_MATERIAL FOR THIS TASK_
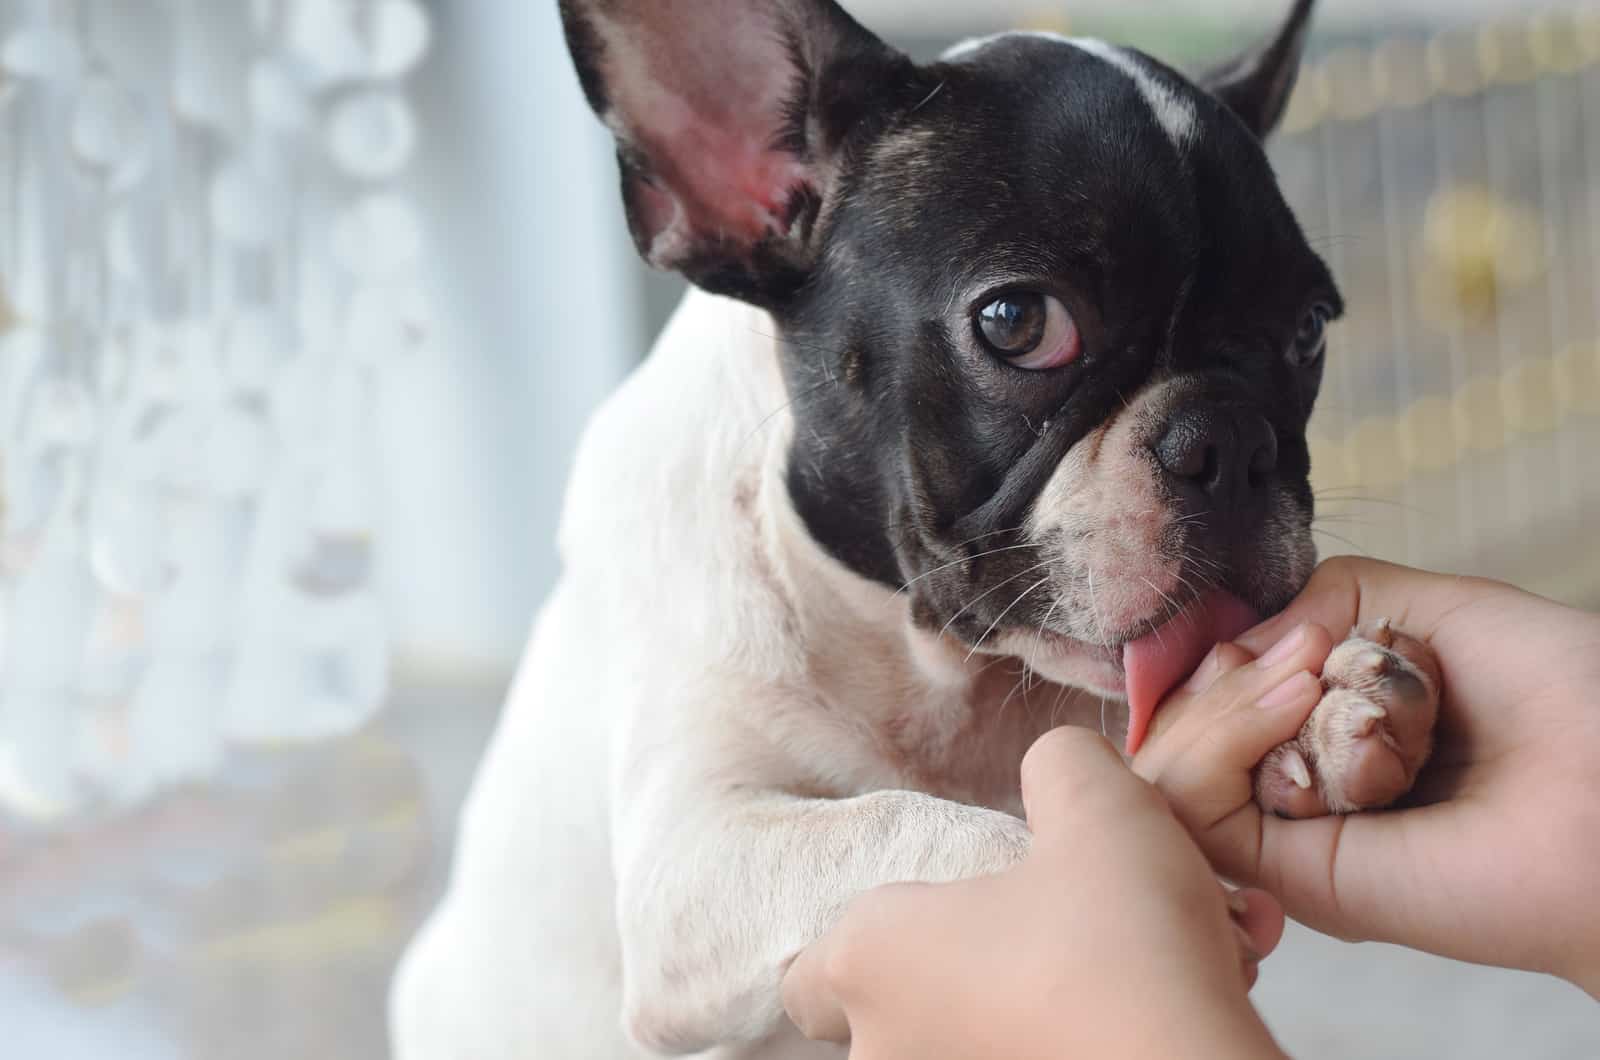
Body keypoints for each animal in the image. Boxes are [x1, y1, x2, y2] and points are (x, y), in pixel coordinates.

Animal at [387, 4, 1440, 1056]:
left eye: (1309, 331)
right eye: (1017, 323)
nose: (1230, 440)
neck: (937, 677)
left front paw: (1322, 718)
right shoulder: (690, 865)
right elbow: (900, 824)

_WORK INSTRUCTION_
Write the records above out again exactly, but not the pictures.

_TASK OUTPUT_
Body keypoints for each animal in the image. Boxes are [x1, y1, x2, y2] and points are (x, y), in pixel coordinates.

Animal at [387, 4, 1440, 1056]:
left eye: (1309, 331)
right eye: (1017, 323)
nose: (1230, 440)
neck: (937, 677)
left front paw: (1322, 718)
right shoulder: (690, 865)
right elbow: (900, 824)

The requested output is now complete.